Let me tell you a little bit about the dark ages of the music industry, aka the years before 2015, when music was released on Tuesday.
What’s that, you say? Music was released on Tuesday? Yes, and back before the digital era it was a truly wonderful, and exciting time. People gathered at record stores, sometimes lining up at midnight, making new album releases a truly communal thing.
When it came to music journalists, in the pre-digital era we’d receive CDs in the mail months in advance, and the number of albums would be such that we could get through them over the course of a week, and give repeated spins to the ones we were going to write about.
Now, thanks to streaming, and specifically Spotify, almost all new music comes out on Friday, and rather than a few dozen albums, the streaming revolution has resulted in a weekly overflow of so much new music that artists, journalists, and publicists are drowning in the flood.
For the artists – most of them aren’t being heard, and this is because “New Music Friday” really only works for one type of artist – the biggest of the big names.
When one of music’s heavyweights releases something new, the entire album gets streamed by their fan base, and because of Billboard’s misguided policy regarding “album-equivalent units,” every song on the album ends up charting on the Billboard Hot 100 for a week.
Even for those big name artists, however, the high is a just a temporary one. After the initial week of release, the album is usually forgotten about, as people return to their regular playlists.
Seriously, has anyone talked about Lorde’s latest album since the week it came out?
For the journalists – we spend a large chunk of our Friday morning, and early afternoon, receiving upwards of 50 to 100 emails per hour – yes, per hour – regarding new singles and albums. There isn’t enough time to read each email, let alone listen to the music.
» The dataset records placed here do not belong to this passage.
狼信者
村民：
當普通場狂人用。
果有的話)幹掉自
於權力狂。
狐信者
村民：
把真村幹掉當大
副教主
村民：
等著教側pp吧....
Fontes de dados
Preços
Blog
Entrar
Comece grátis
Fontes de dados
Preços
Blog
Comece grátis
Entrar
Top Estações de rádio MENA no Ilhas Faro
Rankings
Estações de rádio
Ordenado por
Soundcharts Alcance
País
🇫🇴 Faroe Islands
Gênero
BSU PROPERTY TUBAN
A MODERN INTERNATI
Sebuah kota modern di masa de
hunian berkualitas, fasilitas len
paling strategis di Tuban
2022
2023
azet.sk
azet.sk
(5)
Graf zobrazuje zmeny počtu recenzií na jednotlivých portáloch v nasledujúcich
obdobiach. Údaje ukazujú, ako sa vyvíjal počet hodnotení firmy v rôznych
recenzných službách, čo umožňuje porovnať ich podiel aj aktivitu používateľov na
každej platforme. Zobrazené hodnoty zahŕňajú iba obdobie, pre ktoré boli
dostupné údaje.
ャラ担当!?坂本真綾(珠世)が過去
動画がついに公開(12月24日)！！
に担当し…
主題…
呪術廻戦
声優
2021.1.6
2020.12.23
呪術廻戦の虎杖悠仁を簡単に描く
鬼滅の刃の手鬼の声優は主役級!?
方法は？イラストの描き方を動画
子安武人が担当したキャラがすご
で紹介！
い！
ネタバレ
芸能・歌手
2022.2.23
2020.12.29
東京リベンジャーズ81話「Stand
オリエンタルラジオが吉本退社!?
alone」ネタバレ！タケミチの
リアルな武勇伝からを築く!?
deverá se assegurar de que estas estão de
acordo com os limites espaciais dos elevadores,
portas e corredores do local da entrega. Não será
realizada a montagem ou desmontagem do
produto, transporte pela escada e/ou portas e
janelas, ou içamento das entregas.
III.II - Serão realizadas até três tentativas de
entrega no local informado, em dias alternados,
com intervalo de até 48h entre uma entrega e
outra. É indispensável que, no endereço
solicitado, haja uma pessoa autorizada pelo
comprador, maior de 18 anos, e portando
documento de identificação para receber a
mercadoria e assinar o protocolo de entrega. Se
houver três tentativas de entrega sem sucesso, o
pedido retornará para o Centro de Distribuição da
I know one writer who has a policy of simply deleting every email sent on Friday because it’s just too much all at once, and he knows he’ll never be able to wade through them all to find the needle in the proverbial haystack.
Personally, I try open most emails, and skim them for a few key words that will tell me if I should slide the message into one of the column-specific folders I created to help organize my inbox. That said, I do tend to delete the emails from publicists who never respond to my interview requests, and/or never share the features that are written about their artists.
Trying to reach a journalist with new music on a Friday is a bit like trying to meet someone at Grand Central Station in the middle of rush hour – sure, you can make it happen, but why not find a time when there’s less congestion, and it’s easier to talk?
For the publicists – unless they’re working one of the big albums of the week, they know their press releases are more than likely going to get lost in the shuffle of a deck that is completely stacked against them.
Their email is just one in a sea of hundreds, and unless there’s a personal connection with a writer, there’s a pretty good chance the press release will never be read in full, if at all.
I legitimately feel for my friends in PR on “New Music Friday,” because they know what they’re up against, and every week they continue to try their best to push through.
All this being said, a question you may have is – if “New Music Friday” is so bad, why does everyone continue to partake in it? The answer is the evil empire that is Spotify. Spotify currently controls the narrative, and in a very short amount of time they’ve managed to engrain in people the idea that new music is supposed to come out on Friday.
As long as they continue to control this narrative – a narrative that financially benefits the streaming service far more than the artists, because Spotify makes a ton of money when the big name artists get plays – we’ll be stuck with “New Music Friday,” along with its myriad of problems.